DATA_PATH = ".tmp/preprocessing"
if not path.isdir(DATA_PATH):
    os.makedirs(DATA_PATH, exist_ok=True)

tri_previous_application.to_csv(
    path.join(DATA_PATH, "tri_previous_application.csv"), index=False
)

# bureau


### 파생변수


#### Loan_status

-   완납 0, 연체1, 상환 중2, 취소 3, Unknown 4 => 삭제 예정 XNA or NaN


In [None]:
def determine_loan_status(row):
    if row["CREDIT_ACTIVE"] == "Closed" and row["AMT_CREDIT_SUM_DEBT"] == 0:
        return 0
    elif (
        row["CREDIT_ACTIVE"] in ["Active", "Bad debt"] and row["CREDIT_DAY_OVERDUE"] > 0
    ):
        return 1
    elif (
        row["CREDIT_ACTIVE"] == "Active"
        and row["CREDIT_DAY_OVERDUE"] == 0
        and row["AMT_CREDIT_SUM_DEBT"] > 0
    ):
        if row["DAYS_CREDIT_ENDDATE"] < 0:  # 대출이 이미 종료된 날짜
            return 1
        else:
            return 2
    elif row["CREDIT_ACTIVE"] == "Sold":
        return 3
    else:
        return 4


bureau["LOAN_STATUS"] = bureau.apply(determine_loan_status, axis=1)

#### CREDIT_DAY_OVERDUE


In [None]:
# breau에서 'CREDIT_DAY_OVERDUE'를 카테고리화 하기(0 : Overdue_0, 1-29일 연체 : Overdue_1, 30-59일 연체 : Overdue_2, 60-89일 연체 : Overdue_3, 90-119일 연체 : Overdue_4, 120일 이상 연체 : Overdue_5로 카테고리화)
def classify_overdue_days(days):
    if days == 0:
        return "Overdue_0"
    elif 1 <= days <= 29:
        return "Overdue_1"
    elif 30 <= days <= 59:
        return "Overdue_2"
    elif 60 <= days <= 89:
        return "Overdue_3"
    elif 90 <= days <= 119:
        return "Overdue_4"
    elif days >= 120:
        return "Overdue_5"
    else:
        return "Unknown"  # 만약 잘못된 데이터가 있을 경우


# classify_overdue_days 함수를 CREDIT_DAY_OVERDUE 컬럼에 적용
bureau["OVERDUE_CATEGORY"] = bureau["CREDIT_DAY_OVERDUE"].apply(classify_overdue_days)
# 결과 출력
bureau["OVERDUE_CATEGORY"].value_counts()

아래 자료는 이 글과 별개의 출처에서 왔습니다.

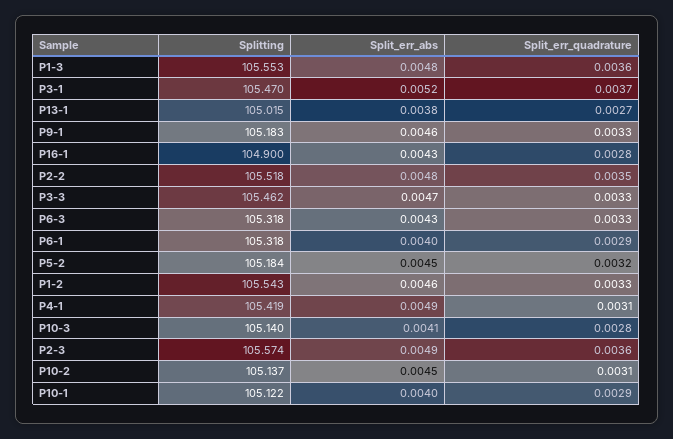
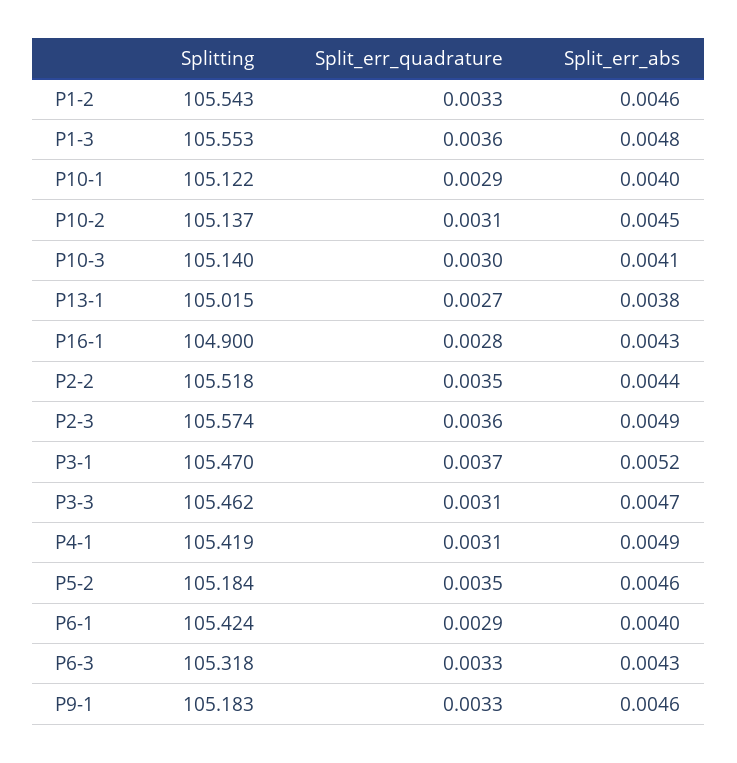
Split_err_abs, P2-2: 0.0048 -> 0.0044
Split_err_quadrature, P3-3: 0.0033 -> 0.0031
Splitting, P6-1: 105.318 -> 105.424
Split_err_abs, P5-2: 0.0045 -> 0.0046
Split_err_quadrature, P5-2: 0.0032 -> 0.0035
Split_err_quadrature, P10-3: 0.0028 -> 0.003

bureau.drop("CREDIT_DAY_OVERDUE", axis=1)
bureau.rename(columns={"OVERDUE_CATEGORY": "CREDIT_DAY_OVERDUE"}, inplace=True)

## bureau table 완성본


In [None]:
# AMT_CREDIT_MAX_OVERDUE의 MAX, SUM 컬럼값 생성
bureau["AMT_CREDIT_MAX_OVERDUE_MAX"] = bureau.groupby("SK_ID_CURR")[
    "AMT_CREDIT_MAX_OVERDUE"
].transform("max")
bureau["AMT_CREDIT_MAX_OVERDUE_SUM"] = bureau.groupby("SK_ID_CURR")[
    "AMT_CREDIT_MAX_OVERDUE"
].transform("sum")

# CNT_CREDIT_PROLONG의 MAX, SUM, MEAN 컬럼값 생성
bureau["CNT_CREDIT_PROLONG_MAX"] = bureau.groupby("SK_ID_CURR")[
    "CNT_CREDIT_PROLONG"
].transform("max")
bureau["CNT_CREDIT_PROLONG_SUM"] = bureau.groupby("SK_ID_CURR")[
    "CNT_CREDIT_PROLONG"
].transform("sum")
bureau["CNT_CREDIT_PROLONG_MEAN"] = bureau.groupby("SK_ID_CURR")[
    "CNT_CREDIT_PROLONG"
].transform("mean")

# CREDIT_DAY_OVERDUE의 연체 카테고리 count 컬럼값 생성
overdue_counts = (
    bureau.groupby("SK_ID_CURR")["CREDIT_DAY_OVERDUE"]
    .value_counts()
    .unstack(fill_value=0)
)
overdue_counts.columns = [f"COUNT_{col}" for col in overdue_counts.columns]
bureau = bureau.merge(overdue_counts, on="SK_ID_CURR", how="left")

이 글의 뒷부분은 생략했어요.